Meat is back, and this is the book for everyone who wants to celebrate and savor its uniquely enjoyable and satisfying flavor.

How to Cook Meat takes the guesswork out of meat cookery. Specifically written with the home cook in mind, it will erase the confusion that many of us feel when we walk up to the meat counter or turn on the oven.

Not sure whether you should buy rib chops or loin chops? Want to know about a steak that is more tender than a T-bone but costs about one-third as much? Looking for a pork roast with great flavor but no more fat than a boneless, skinless chicken breast? The answers to these and hundreds of other questions about beef, lamb, pork, and veal are right here.

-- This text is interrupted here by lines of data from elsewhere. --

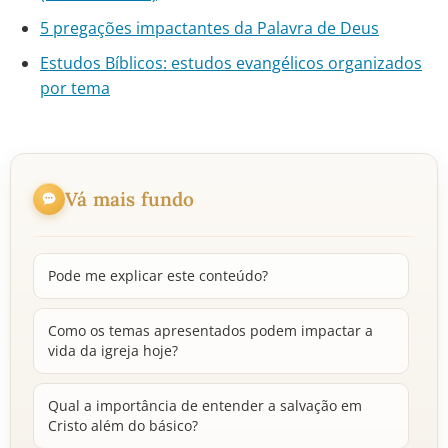
5 pregações impactantes da Palavra de Deus
Estudos Bíblicos: estudos evangélicos organizados
por tema
Vá mais fundo
Pode me explicar este conteúdo?
Como os temas apresentados podem impactar a
vida da igreja hoje?
Qual a importância de entender a salvação em
Cristo além do básico?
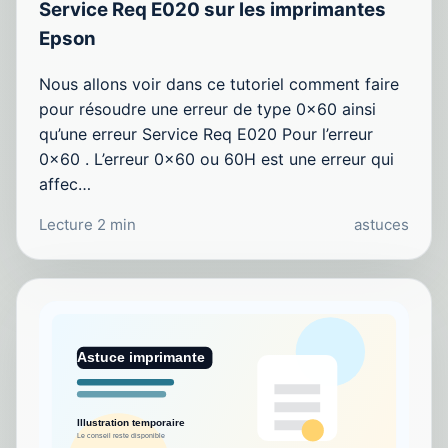
Service Req E020 sur les imprimantes
Epson
Nous allons voir dans ce tutoriel comment faire
pour résoudre une erreur de type 0x60 ainsi
qu’une erreur Service Req E020 Pour l’erreur
0x60 . L’erreur 0x60 ou 60H est une erreur qui
affec…
Lecture 2 min
astuces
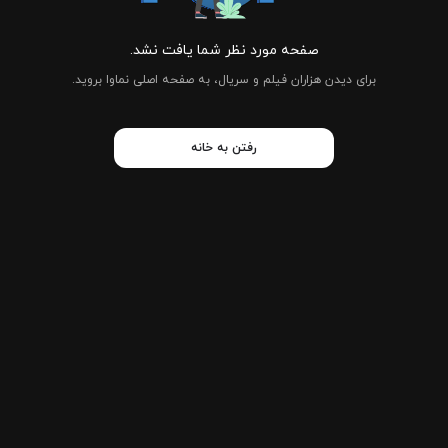
صفحه مورد نظر شما یافت نشد.
برای دیدن هزاران فیلم و سریال، به صفحه اصلی نماوا بروید.
رفتن به خانه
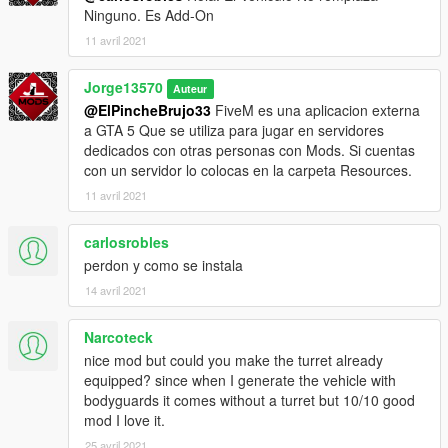
Ninguno. Es Add-On
11 avril 2021
Jorge13570
Auteur
@ElPincheBrujo33
FiveM es una aplicacion externa
a GTA 5 Que se utiliza para jugar en servidores
dedicados con otras personas con Mods. Si cuentas
con un servidor lo colocas en la carpeta Resources.
11 avril 2021
carlosrobles
perdon y como se instala
14 avril 2021
Narcoteck
nice mod but could you make the turret already
equipped? since when I generate the vehicle with
bodyguards it comes without a turret but 10/10 good
mod I love it.
25 avril 2021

In this comprehensive cookbook, there are more than 250 imaginative recipes for everything from steak, prime rib, and lamb chops to more unusual cuts such as veal shanks, fresh ham, and beef short ribs. In fact, whether it's custom-ordered from the uptown butcher or off the shelf at the local supermarket, there's hardly a cut of beef, pork, lamb, or veal that you won't find here.

With the companionable guidance of Chris Schlesinger and John (Doc) Willoughby, you'll learn how to disregard the phony hierarchy of meat values so you can coax tender, satisfying meals out of cheaper cuts of meat as well as baby along the expensive ones. You'll also find out how to talk to butchers so you really get what you want, and how to match each cut of meat to the proper cooking method. The authors shatter common misconceptions about meat cookery -- you'll learn, for example, that the shape of a roast, not its weight, determines how long it should be cooked.

Plus you'll find basic techniques for getting more flavor out of today's leaner meats, as well as ten-step guides to stewing, braising, grilling, and roasting.

Even those of us who are eating less meat these days want to be sure that it is truly delicious every time; with this book that wish will definitely come true. With fantastic recipes spanning the world's flavors, with the technical facts about each cut of meat right on the same page with the recipe, this is the handbook for cooking today's meat.